Ask Uncle Colin is a chance to ask your burning, possibly embarrassing, maths questions – and to show off your skills at coming up with clever acronyms. Send your questions to colin@flyingcoloursmaths.co.uk and Uncle Colin will do what he can.
Dear Uncle Colin,
I’m having a topology crisis. I’ve been trying to understand why 3.9.12 isn’t a valid semi-regular polyhedron and I can’t make sense of it. I’m driving myself to distraction!
-- Vertices, Edges, Notation Newbie
Ah, vertex notation, my old nemesis, we meet again.
No need to worry, VENN, there is a perfectly logical explanation. Allow me to explain it – after I’ve explained a bit about the notation.
The idea of vertex notation for a semi-regular polyhedron1 is to tell you how the faces around each vertex are arranged.
For example, if you imagine looking at the corner of a cube, you can see that three square faces meet at each corner.
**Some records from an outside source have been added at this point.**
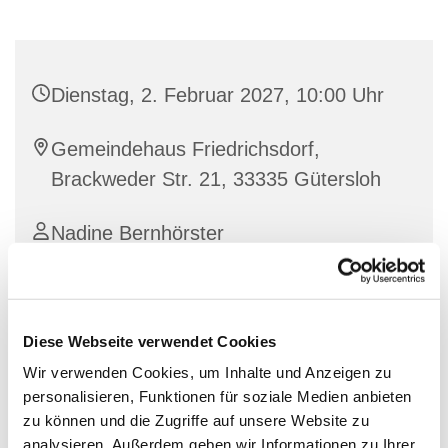
Dienstag, 2. Februar 2027, 10:00 Uhr
Gemeindehaus Friedrichsdorf,
Brackweder Str. 21, 33335 Gütersloh
Nadine Bernhörster
Diese Webseite verwendet Cookies
Wir verwenden Cookies, um Inhalte und Anzeigen zu
personalisieren, Funktionen für soziale Medien anbieten
zu können und die Zugriffe auf unsere Website zu
analysieren. Außerdem geben wir Informationen zu Ihrer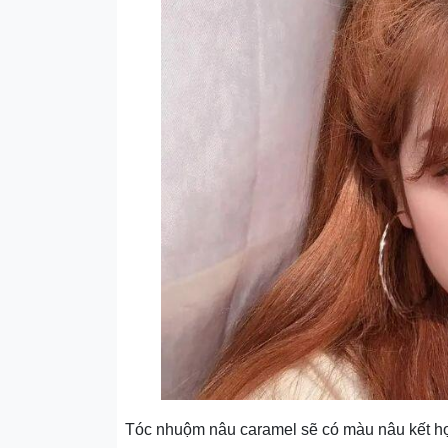
Tóc nhuộm nâu caramel sẽ có màu nâu kết hợp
The vertex notation for a cube is 4.4.4 – a list of the faces, in order. An old-fashioned football (a truncated icosahedron) is 5.6.6 – around each corner, you have a regular pentagon and two regular hexagons.
It’s not restricted to a three-item list – something like 3.3.3.3 would mean four equilateral triangles fit around each vertex (making a regular octahedron).
Now, to get back to your question, VENN, the numbers serve a dual purpose: they also tell you what’s going on as you go around a shape. Going back to 5.6.6, going around a pentagon, you ignore the 5 – the shapes you encounter on your path are alternating 6 and 6 – it’s hexagons all the way. Going around a hexagon, though, you ignore a 6 and find that you alternate hexagons and pentagons.
That’s the key to why 3.9.12 doesn’t work: going around the triangle, you would need to alternate 9-gons with 12-gons2 – but you hit a problem: you have an odd number of sides to go around, meaning you’d end up with two 9-gons next to each other (not allowed) or two adjacent 12-gons (also not allowed).
In short, VENN, the problem with 3.9.12 is that it builds inconsistent vertices: if you put a triangle, a 9-gon and a 12-gon around a point, there’s no shape you can put next to the remaining side of the triangle that makes 3.9.12 at both of its remaining vertices.